The BaseController creates the ApolloClient instance based on the datasource configuration in the manifest.json:

    "dataSources": {
      "gqlsvc": {
        "uri": "http://localhost:4000/graphql",
        "customType": true,
        "type": "GraphQL",
        "settings": {
          "ws": "ws://localhost:4000/graphql"
        }
      }
    }

In addition, the BaseController adds some shortcuts to $query, $mutate and $subscribe (the syntactic sugar). It creates a standard JSONModel to manage the GraphQL data. The last step during the initialization is to look over the so called Apollo root object and enrich the defined entities with an invoke function as well as calling the invoke directly if the property skip is not true:

/**
 * @namespace apollo.demo.todo.app.controller
 */
export default class AppController extends BaseController {
  apollo = {
    todos: {
      binding: "{/todos}",
      query: gql`
        query GetToDos {
          todos {
            id
            title
            completed
          }
        }
      `,
    },
  };

This declaration will trigger a query to request the todos with the attributes id, title and completed and put them into the JSONModel with the path /todos. This allows to access and bind the todos within the XMLView with the databinding syntax:

<List items="{/todos}">
    <CustomListItem class="todoItems">
        <CheckBox checked="{completed}" change=".completeTodo"/>
        <Label text="{title}"/>
        <Button icon="edit" click=".editTodo"/>
        <Button icon="delete" design="Negative" click=".deleteTodo"/>
    </CustomListItem>
</List>

Background Information

The project has been created using the easy-ui5 generator by using the generator-ui5-ts-app.
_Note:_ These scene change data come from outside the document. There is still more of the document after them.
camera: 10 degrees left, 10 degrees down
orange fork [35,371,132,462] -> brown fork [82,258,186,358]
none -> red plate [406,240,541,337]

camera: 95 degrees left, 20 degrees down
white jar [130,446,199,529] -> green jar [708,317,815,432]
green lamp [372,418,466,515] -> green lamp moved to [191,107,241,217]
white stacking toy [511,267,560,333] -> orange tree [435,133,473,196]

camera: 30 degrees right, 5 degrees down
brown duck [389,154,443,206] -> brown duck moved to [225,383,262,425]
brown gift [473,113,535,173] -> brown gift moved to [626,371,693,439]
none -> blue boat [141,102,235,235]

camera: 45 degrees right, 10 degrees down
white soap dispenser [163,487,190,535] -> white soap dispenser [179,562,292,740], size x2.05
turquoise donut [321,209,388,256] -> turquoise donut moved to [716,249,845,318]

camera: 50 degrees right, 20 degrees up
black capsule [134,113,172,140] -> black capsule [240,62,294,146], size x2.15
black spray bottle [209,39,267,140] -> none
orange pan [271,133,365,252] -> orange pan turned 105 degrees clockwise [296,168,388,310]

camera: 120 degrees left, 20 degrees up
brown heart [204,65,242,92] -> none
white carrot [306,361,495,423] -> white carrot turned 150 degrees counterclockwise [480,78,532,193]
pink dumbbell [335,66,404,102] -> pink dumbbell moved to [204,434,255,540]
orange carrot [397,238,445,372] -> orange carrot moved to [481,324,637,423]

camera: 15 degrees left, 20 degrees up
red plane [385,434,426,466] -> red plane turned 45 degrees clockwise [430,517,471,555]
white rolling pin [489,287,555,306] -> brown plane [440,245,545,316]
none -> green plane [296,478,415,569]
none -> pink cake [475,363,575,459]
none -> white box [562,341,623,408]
The tsconfig.json needs to be adopted to provide code completion for npm packages and to enable support for the UI5 library and UI5 application namespaces:

{
    "compilerOptions": {
        [...]
        "moduleResolution": "Node",
        [...]
        "typeRoots": [
            "../../node_modules/@types",
            "../../node_modules/@openui5/ts-types-esm"
        ],
        "paths": {
            "sap/ui/demo/apollo/*": [
                "./src/*"
            ],
            "apollo/demo/todo/lib/*": [
                "../../node_modules/apollo.demo.todo.lib/src/apollo/demo/todo/lib/*"
            ]
        }
    },
    "include": [
        "./src/**/*"
    ]
}
  1. The moduleResolution must be set to Node to include npm packages.
  2. The typeRoots must define @types and @openui5/ts-types-esm to provide code completion for DefinitelyTyped type definitions and OpenUI5.
  3. The paths must include the namespaces for the UI5 application and the related UI5 libraries.

All these configurations are necessary that the IDE (e.g. VSCode) provides code completion support for the OSS libraries, OpenUI5, the UI5 library sources and the UI5 application.

Remarks

For the namespace of the UI5 library, we used apollo.demo.todo.lib. A namespace with dashes works but has some downsides while accessing the resources from the global namespace.

How to obtain support

Please use the GitHub bug tracking system to post questions, bug reports or to create pull requests.

Contributing

Any type of contribution (code contributions, pull requests, issues) to this showcase will be equally appreciated.

License

This work is dual-licensed under Apache 2.0 and the Derived Beer-ware License. The official license will be Apache 2.0 but finally you can choose between one of them if you use this work.

When you like this stuff, buy @DamianMaring a beer or buy @pmuessig a coke.